Paul Roderick of TAT flew Renny Jackson and me onto the Ruth Glacier below Mt. Wake on June 23. It rained the next morning but cleared in the p.m., allowing us to fix the first three pitches. The first pitch off the glacier was one of the cruxes: wet, thin 5.10+ crack climbing. We launched June 25. Climbing in the 5.7–5.8 range got us to a small ledge atop pitch 7, where Barber et al went further left along the ledge. We went straight up a few pitches that had been previously climbed by Mugs and Renny in 1991—the key to the whole climb. It had three 5.10 pitches, with two of them traversing straight right into a hidden corner system. Renny had the sharp end on “Mugs’s Traverse,” and as he climbed, our respect for the MAN increased sharply.

It started to rain again as Renny finished the ninth pitch, so we descended to the ledge (too marginal to pitch the Bibler on). The next day, the weather never improved so we left our haulbag on the ledge and rapped the route, leaving the last three pitches fixed. The route dried by June 30. We made good time to the ledge and Renny finished the “Traverse” and then continued on 5.9–5.10 terrain in a dike/corner system. Swapping leads, we led well into the night. At around 2 a.m., we called it quits and got some shut-eye while hanging in our harnesses at a belay station.

We started July 1 with a full blown, six-and-a-half hour aid pitch (A3+) that once again had me in awe of Mugs. Another pitch brought us to a bivy ledge, where we decided to leave the haulbag. On July 2, we fit everything we needed into one pack and climbed from pitch 18 to pitch 33. The climbing was easier, but the rock was really starting to deteriorate. At the top of the “Slip-Slide Slab” pitch, Renny, having a personal moment, dry-heaved from the ridiculously scary and desperate climbing. And the rock continued to get worse. At the top of the 33rd pitch we found a protected flat spot to set up the Bibler. We were now under the prominent tower on the ridge.

On July 3, in five pitches of absolutely hideous climbing, we reached the top of the tower. On one pitch Renny had to climb a crumbly slab of rock that could only be crossed by chopping steps in it with his hammer (piolet desperate). The desert-style method of protection was the only available option for the next several pitches. Once on top of the tower at the top of pitch 38, we could see that the climbing continued for quite some time on this horrible rock.
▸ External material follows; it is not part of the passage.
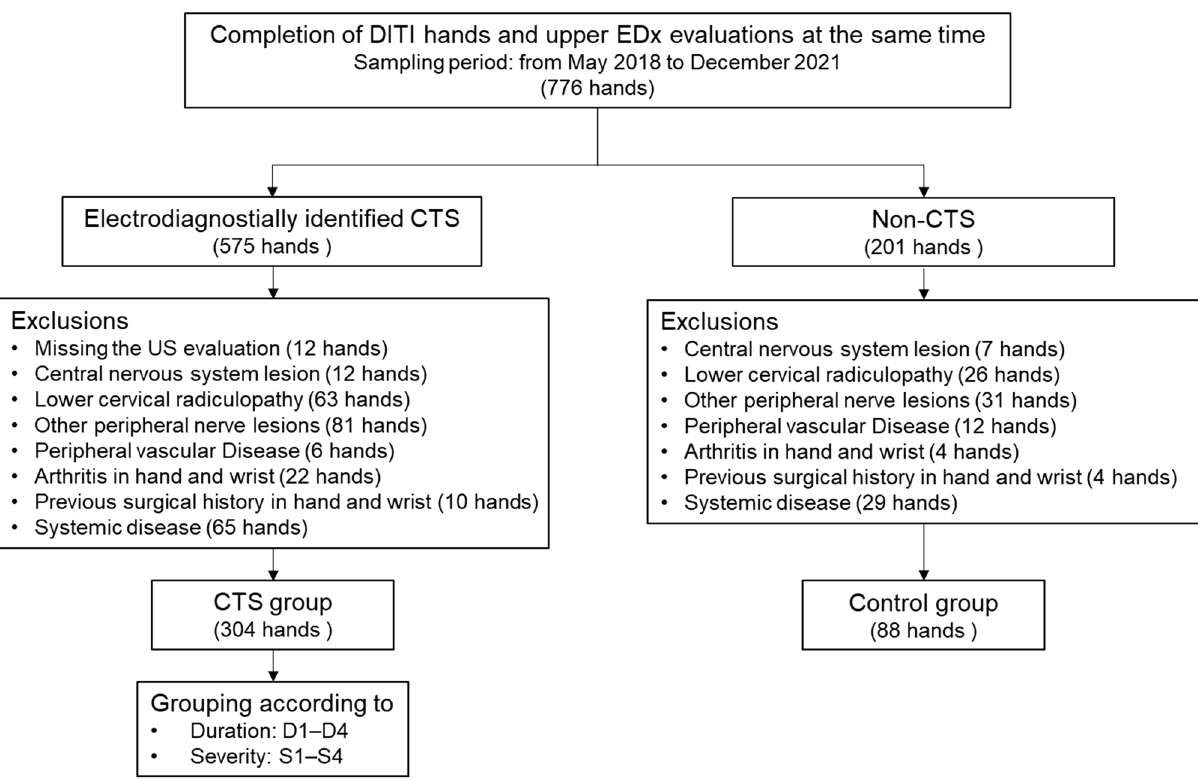
Figure 1. Flow chart of the patient selection process. DITI digital infrared thermography, EDx electrodiagnosis, CTS carpal tunnel syndrome, US ultrasonography, D symptom duration group, S severity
At the tower we had a short discussion about going on, but we both felt as though we were surviving on luck and that we should leave while we had the chance.

On July 4, we did 28 rappels down the route to our base camp. Luckily, we left a rope to aid on the descent on the “Mugs’s Traverse” pitches. On July 5, we skied the five miles up the Ruth Glacier to the Mountain House, where Paul picked us up that afternoon.